Names
Jakobsoni C.R.
(Carl Robert Jakobson, 1841-1882)
Writer, teacher and member of a group of successful Estonians known as ‘the Petersburg patriots’ who used their influence to better their compatriots’ lot. One of the important persons in Estonian national awakening. Depicted on the 500-krooni banknote where, interestingly, his beard improved with each printing (for information on Estonian currency, see Krooni). As a journalist, he contributed to Postimees but Jannsen disliked his anti-German, anti-clerical stance (the censor called him ‘the Robespierre of the Baltic’) and when Jakobson published his own newspaper in 1878, Sakala, a ‘War of Pens’ ensued. Jakobson’s funeral triggered a great demonstration of national feeling, despite dreadful weather and poor roads, more than 3500 people came to mourn their lost leader. Rumors spread that ‘Robespierre’ had been poisoned: a German doctor was accused but no guilt established. Prior to 1923, street known as Владимірская (Vladimirskaya) / Vladimiri in honor of an 1886 visit to Tallinn by Grand Duke Vladimir Alexandrovich of Russia, uncle of Tsar Nicholas II, replacing the previous, 19th-C names of Слободская (Slobodskaya), Slobodi then the newer versions Uus-Slobodi or Neue Sloboden after the settlement initiated by Peter I and recorded as Uus Slobodaa (see Tobiase R.).
Jalaka (Jalakas)
Elm. Harilik jalakas, wych elm or scots elm, Ulmus glabra. Estonian etymology obscure, said to have Baltic-Finnish roots. While it’s uncertain that its Lith. and Latv. counterparts kalninė guoba (mountain elm) and parastā goba (common elm) share an unexplained guoba/goba root with Finn. vuorijalava (mountain elm) or even Polish wiąz górski (wych elm), the wych/wiąz duo, along with Est./Finn. jalakas/jalava converge on a different interpretation: wiąz means to tie or bind, to connect objects with rope, etc. (Polish peasantry seems to have used strips of elm bark for bundling), and wych derives from PIE *weig, ‘to bend or wind’, which also gives us ‘withy’ which, as all preppers and survivalists know, is another useful makeshift ‘cord’. Jalg:Jala, I hope, is clear by now.

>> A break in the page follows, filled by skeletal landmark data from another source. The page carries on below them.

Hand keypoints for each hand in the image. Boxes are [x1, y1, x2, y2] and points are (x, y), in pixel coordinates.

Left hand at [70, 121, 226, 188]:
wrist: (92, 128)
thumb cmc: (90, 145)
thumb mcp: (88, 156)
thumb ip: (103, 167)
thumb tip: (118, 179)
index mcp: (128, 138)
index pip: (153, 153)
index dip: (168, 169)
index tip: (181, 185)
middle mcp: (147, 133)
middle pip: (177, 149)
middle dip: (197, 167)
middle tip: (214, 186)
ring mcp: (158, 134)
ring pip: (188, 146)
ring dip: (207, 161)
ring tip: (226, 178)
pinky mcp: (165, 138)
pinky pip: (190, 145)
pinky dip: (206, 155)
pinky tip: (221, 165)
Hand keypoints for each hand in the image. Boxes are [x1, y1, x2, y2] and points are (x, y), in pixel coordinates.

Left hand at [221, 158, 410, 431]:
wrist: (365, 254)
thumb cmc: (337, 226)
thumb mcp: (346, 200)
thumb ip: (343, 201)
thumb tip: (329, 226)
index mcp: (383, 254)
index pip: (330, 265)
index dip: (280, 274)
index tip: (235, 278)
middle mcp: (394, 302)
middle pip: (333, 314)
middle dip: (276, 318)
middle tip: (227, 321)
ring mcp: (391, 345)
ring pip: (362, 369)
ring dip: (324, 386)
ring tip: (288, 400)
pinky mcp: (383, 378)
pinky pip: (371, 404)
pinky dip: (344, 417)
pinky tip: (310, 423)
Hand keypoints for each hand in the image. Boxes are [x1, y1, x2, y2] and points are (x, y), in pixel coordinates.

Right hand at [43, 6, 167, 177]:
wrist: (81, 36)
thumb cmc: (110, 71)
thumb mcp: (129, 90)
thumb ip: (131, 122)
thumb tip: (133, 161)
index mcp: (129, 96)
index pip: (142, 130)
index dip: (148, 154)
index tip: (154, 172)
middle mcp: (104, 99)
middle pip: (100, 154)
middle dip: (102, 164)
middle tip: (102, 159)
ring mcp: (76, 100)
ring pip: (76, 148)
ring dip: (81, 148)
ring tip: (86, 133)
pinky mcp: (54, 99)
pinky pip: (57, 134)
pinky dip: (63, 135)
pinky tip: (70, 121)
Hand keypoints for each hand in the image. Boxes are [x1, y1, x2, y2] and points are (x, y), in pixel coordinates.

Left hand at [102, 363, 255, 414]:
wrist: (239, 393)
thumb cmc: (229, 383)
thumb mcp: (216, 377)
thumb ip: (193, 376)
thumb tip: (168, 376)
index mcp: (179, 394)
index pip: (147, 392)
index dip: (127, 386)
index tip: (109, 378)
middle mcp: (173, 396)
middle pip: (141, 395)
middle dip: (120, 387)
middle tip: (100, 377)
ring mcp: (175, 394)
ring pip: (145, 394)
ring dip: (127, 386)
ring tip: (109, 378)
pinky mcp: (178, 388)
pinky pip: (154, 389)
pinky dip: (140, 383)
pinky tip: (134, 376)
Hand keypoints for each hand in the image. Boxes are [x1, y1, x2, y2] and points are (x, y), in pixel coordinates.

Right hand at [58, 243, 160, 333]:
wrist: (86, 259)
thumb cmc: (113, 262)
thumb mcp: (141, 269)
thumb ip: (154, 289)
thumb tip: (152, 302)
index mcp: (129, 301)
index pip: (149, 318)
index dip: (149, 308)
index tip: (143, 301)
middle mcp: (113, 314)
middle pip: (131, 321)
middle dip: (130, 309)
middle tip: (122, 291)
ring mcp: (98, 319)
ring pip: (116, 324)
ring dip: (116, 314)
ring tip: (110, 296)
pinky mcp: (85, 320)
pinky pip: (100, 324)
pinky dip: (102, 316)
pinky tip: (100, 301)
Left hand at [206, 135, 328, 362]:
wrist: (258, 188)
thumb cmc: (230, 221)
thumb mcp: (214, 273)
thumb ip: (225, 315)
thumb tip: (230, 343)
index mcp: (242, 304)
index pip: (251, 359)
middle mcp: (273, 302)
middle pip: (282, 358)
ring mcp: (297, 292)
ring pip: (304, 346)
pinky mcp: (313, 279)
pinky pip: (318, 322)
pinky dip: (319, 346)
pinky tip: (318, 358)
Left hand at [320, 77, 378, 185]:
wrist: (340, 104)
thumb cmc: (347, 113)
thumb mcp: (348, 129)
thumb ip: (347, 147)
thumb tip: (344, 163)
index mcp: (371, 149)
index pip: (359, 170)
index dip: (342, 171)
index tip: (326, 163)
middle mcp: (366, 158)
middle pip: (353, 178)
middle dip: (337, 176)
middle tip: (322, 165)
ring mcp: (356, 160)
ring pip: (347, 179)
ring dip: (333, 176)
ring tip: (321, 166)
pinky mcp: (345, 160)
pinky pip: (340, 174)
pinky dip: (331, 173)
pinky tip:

Est. pastlad are primitive shoes made from scraps of leather wrapped up around the feet and held in place by cord or laces, and other footwear such as viisud may be made from woven willow, linden, birch or even juniper bark but not, apparently, elm.
Jalgpalli (Jalgpall)
Despite a gentleman’s natural repugnance for the activity, one must include it: football. Historically (1958-1992), more of a footpath connecting Mäekalda and Vesivärava and running past the old ‘Dünamo’, now Kadrioru, stadium. No relation to the one once at Filmi. In 2019, the streetname was re-used to replace the western half of Kauba, and runs (or dribbles) alongside the Le Coq A. stadium and other pitches.
Jannseni J.V.
(Johann Voldemar Jannsen, 1819-1890)
Known affectionately as ‘Papa Jannsen’. First professional Estonian journalist and father of Lydia Koidula, he published the first Estonian-language newspaper, Perno Postimees ehk Näddalileht (Pärnu postman or weekly broadsheet, later plain old Postimees) in 1857, not an easy task with a watchful censor looking out signs of nationalism. But his simple, idiomatic style and motto of ‘For Czar and Christendom’ may have lulled the authorities. In 1865, the Jannsen family started the Vanemuine music society with male-only choirs (he considered mixing choirs immoral and ‘extremely dangerous’ which, judging by the Bee Gees, is a fair point), naming it after the bewhiskered Finnish god/hero Väinämöinen. Later, they organised the first All-Estonian Song Festival in Tartu, June 18-20 1869, where he presented ‘his’ song, Mu isamaa, mu õnn ja rõõm (My native land, my joy and delight, not to be confused with Mu Isamaa on Minu Arm, see Koidula, also presented that year), subsequently adopted as national anthem in 1920, and banned by the Soviets from 1945 to 1990.
Järve (Järv) 
Lake. The one in question being Ülemiste. Relationships unclear. Most FU languages have very similar cognates for lake: Finnish järvi, Livonian jōra, Sami jávri, etc., but järv could well be an early loan from Proto-Baltic *jaur-, a root involving liquids such as Lithuanian jauris (swamp) and jūra (sea), cognates with Albanian hurdë (pond), and Armenian ջուր (ǰur, water), and even English urine, itself cognate with Latin urinare (to dive). Aren’t we lucky!